This fair woman was blindly in love with her husband. She almost worshipped him, but he did not trouble himself much about her. He regarded himself as a great artist, because in the choir concerts he played the cornet solos, and always received much applause from the female part of the audience, and he considered that his marriage alone had prevented him from becoming a "celebrity." Once he had received a passionate love letter, signed by "a lady of high degree, who deplored with tears of blood" the dividing difference of rank between them. It was transparently the coarse work of a practical joker; but Henke in his conceit believed in the high-born heiress, and this dream quite turned his head. He ever afterwards posed as a fine gentleman, ogled all the elegant women of the town, and had hardly a glance left for his wife. She worked and pinched for him in order that he might be able to enjoy his aristocratic tastes, and thought herself happy because he bore with her. And he was always urging her to work and earn money, as he longed to become rich and be the equal of really fashionable people.
Gambling was to help him to this; besides, in itself it gave him intense pleasure.
He was ready dressed to go out, and was only lingering before the looking-glass, when he heard outside the signal-whistle with which Heppner, his boon-companion, was accustomed to call him. He soon joined the deputy sergeant-major in the street, and after a brief greeting the two walked rapidly towards the town.
A few steps from the White Horse the trumpeter suddenly stopped, felt in his pocket, and exclaimed, "Damnation!
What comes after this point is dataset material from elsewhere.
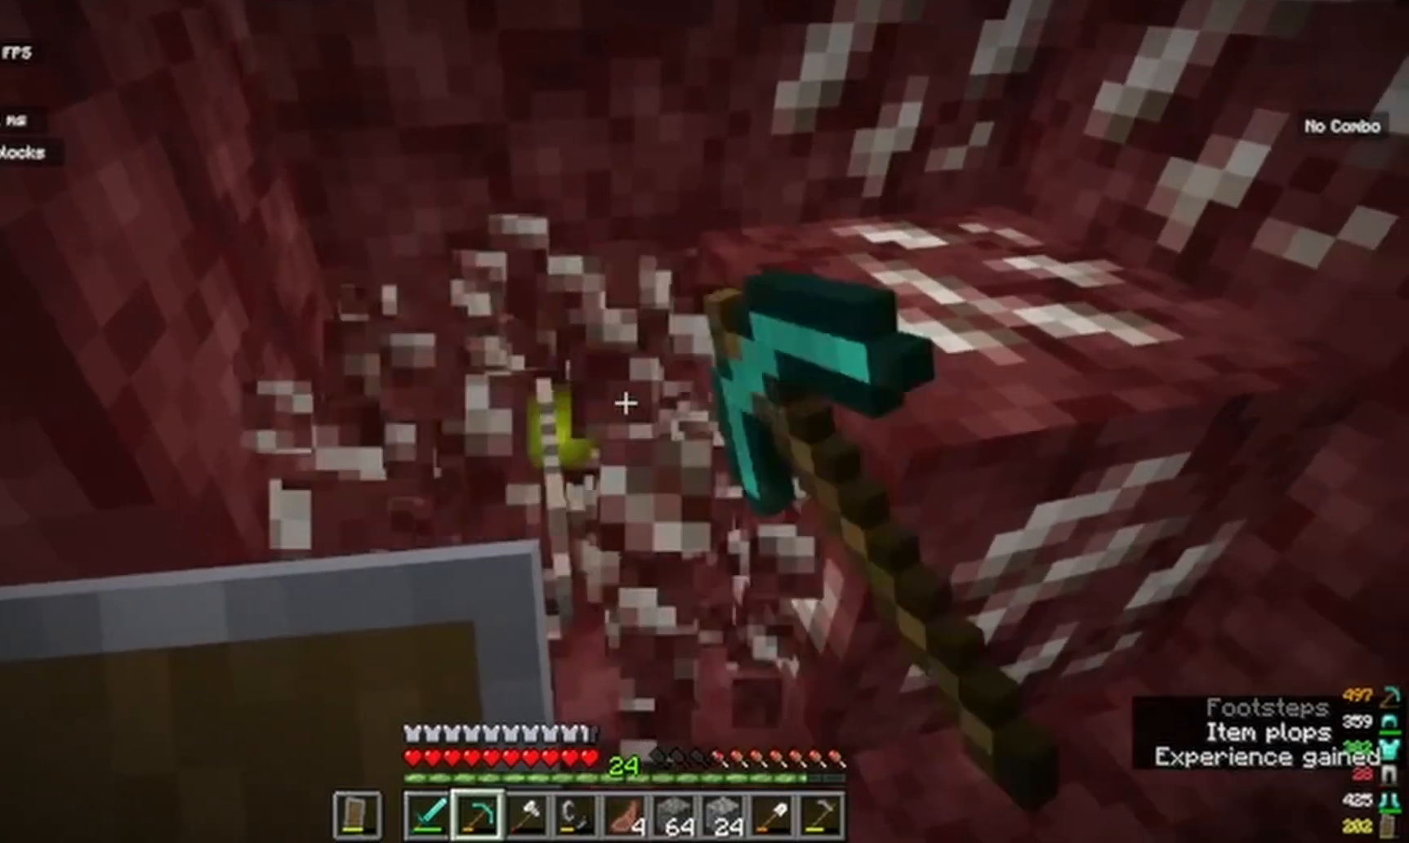
{"keys": [], "mouse": ["left"]}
I've left my money behind at home!"
"Never mind!" said Heppner, in his genial mood. "You shall eat and drink free to-day, and I'll lend you a thaler into the bargain. There, catch hold!"
He gave him the piece of money before they reached the door, and the trumpeter rejoiced: borrowed money brought luck.
The landlord of the Horse had laid the table neatly in the little parlour. The leavings of the previous evening had been freshly dished up, and the barrel, which must still contain nearly forty litres of beer, had been cooled with ice.
But only one of the five banqueters was in the vein--Blechschmidt, sergeant-major of the fifth battery. He was still eating and drinking when the four others were already sitting at the half-cleared table playing cards.
"Something moderate to begin with!" the master baker Kühn had suggested; so each one put down three marks.
It was a long time before the last fifty-pfennig piece was played out of the pool; but Heppner triumphed. He had been right in his premonition; when he counted his money he had won nearly two marks.